Learning Objectives

By the end of this chapter, you will be able to:

Explain the agentic AI concept behind Domain-Specific Agents.
Apply Domain-Specific Agents to design reliable, production-grade agent systems.
Recognize operational trade-offs in tool use, orchestration, safety, and cost.

Section 5 — Advanced Topics & Frontiers

Chapter 21: Domain-Specific Agents

Coding, research, computer-use, data analysis, and high-stakes domains

Domain Constraints Change Everything

A general-purpose agent design from Chapter 2 is the starting point, but each domain introduces unique constraints: specific tools, safety requirements, user expectations, regulatory obligations, and failure modes. This chapter covers the major categories.

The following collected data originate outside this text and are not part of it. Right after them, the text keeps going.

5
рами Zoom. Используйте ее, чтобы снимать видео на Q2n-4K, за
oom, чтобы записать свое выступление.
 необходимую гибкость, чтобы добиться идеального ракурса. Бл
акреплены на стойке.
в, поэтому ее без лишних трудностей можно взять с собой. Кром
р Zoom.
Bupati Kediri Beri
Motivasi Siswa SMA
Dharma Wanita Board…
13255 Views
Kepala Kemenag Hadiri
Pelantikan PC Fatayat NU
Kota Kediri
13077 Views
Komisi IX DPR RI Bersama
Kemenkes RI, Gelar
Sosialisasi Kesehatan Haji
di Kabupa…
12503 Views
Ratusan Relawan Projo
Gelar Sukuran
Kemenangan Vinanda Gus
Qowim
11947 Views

Domain	Primary Capability	Key Constraint	Benchmark
Coding	Code generation, test execution, bug fixing	Must run in sandboxed environment; test-driven verification	SWE-bench (% issues resolved)
Deep Research	Multi-source retrieval, synthesis, citation	Accuracy and source attribution; must not hallucinate facts	GAIA, BrowseComp
Computer-Use	UI navigation, form filling, screenshot-based control	Slow; brittle to UI changes; high error cost on write actions	WebArena, OSWorld
Data Analysis	SQL queries, pandas, visualization generation	Data privacy; correct statistical interpretation	DS-1000, BIRD
Customer Support	Triage, FAQ, escalation, CRM integration	Cannot make promises; must escalate edge cases	Business-specific KPIs
Healthcare / Legal	Information retrieval, document analysis	Regulatory compliance; cannot give medical/legal advice directly	Domain-specific, human-in-loop required

Coding Agents

Coding agents are among the most mature and commercially deployed category. Claude Sonnet on SWE-bench (verified) reached 49% issue resolution in 2024; Devin 2 and similar systems reach 55%+ in 2025. The test suite is the verifier, making these agents ideal for RLVR fine-tuning (Chapter 20).

Perception

Repository Context File tree, relevant code files, issue description, test output

Action

read_file Read file contents at a path

edit_file Apply a targeted edit (unified diff)

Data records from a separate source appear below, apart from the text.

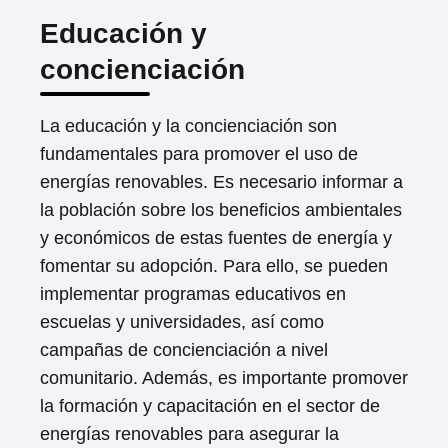
Educación y
concienciación
La educación y la concienciación son
fundamentales para promover el uso de
energías renovables. Es necesario informar a
la población sobre los beneficios ambientales
y económicos de estas fuentes de energía y
fomentar su adopción. Para ello, se pueden
implementar programas educativos en
escuelas y universidades, así como
campañas de concienciación a nivel
comunitario. Además, es importante promover
la formación y capacitación en el sector de
energías renovables para asegurar la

run_tests Execute test suite in sandbox; return pass/fail

search_codebase Semantic or lexical search across repo

Loop

Understand → Locate → Edit → Test → Iterate Until all tests pass or max iterations reached

Key engineering decisions for coding agents

1
Targeted edits over full rewritesHave the agent emit unified diffs or targeted function replacements, not rewrite whole files — reduces errors and makes review easier
2
Test harness as oracleAfter every edit, run the test suite. The result is the ground-truth feedback signal — much more reliable than LLM self-evaluation of code correctness
3
Repo-map for context efficiencyInstead of providing full file contents, use a repository map (file tree + function signatures) to help the agent navigate to relevant files before reading them in full

Deep Research Agents

Research agents (Perplexity Deep Research, ChatGPT Deep Research, OpenAI o3 + search) synthesize multi-source information into comprehensive reports. The central challenge is source attribution — preventing hallucination by ensuring every factual claim is backed by a retrieved source.

❓

Research Query

→

🗺

Plan Searches

Decompose into sub-queries

→

🔍

Parallel Search

N agents, N sub-queries

→

📖

Read & Extract

Verified facts + citations

→

📝

Synthesize

Report with inline citations

Common failure: citation hallucination

The agent cites a real URL but attributes a claim to it that does not appear in the source. Mitigation: after synthesis, run a citation verification pass — for each cited claim, retrieve the source and verify the claim appears in it. Flag or remove uncorroborated claims.

High-Stakes Domains: Healthcare & Legal

Agents in regulated domains face hard constraints that do not apply to general assistants. Understanding these constraints prevents both regulatory risk and harm to end users.

Healthcare Agent Constraints

Cannot diagnose or prescribe — can only provide general information
Must disclose AI-generated nature of responses
HIPAA: no storage of PHI without patient consent and encryption
Must recommend professional consultation for symptoms
Audit trail required for all interactions
Human-in-the-loop for any clinical decision support

Legal Agent Constraints

Cannot provide specific legal advice — only general legal information
Unauthorized practice of law (UPL) risk varies by jurisdiction
Confidentiality obligations if user shares privileged information
Must cite jurisdiction-specific statutes, not generalizations
Attorney supervision required for client-facing applications in most jurisdictions

The deployment boundary is not a technical decision

For healthcare and legal agents, the line between "providing information" and "practicing medicine/law" is a legal question, not an engineering one. Always consult a domain expert or compliance officer before deploying in these fields. The regulatory landscape is also rapidly changing in response to AI agent deployments.

The safest high-stakes pattern

Design the agent to: (1) gather information efficiently (replacing the tedious parts), (2) present structured findings to a human expert, and (3) let the human make the final decision. This "research and present" pattern avoids direct decision-making while still providing significant efficiency gains.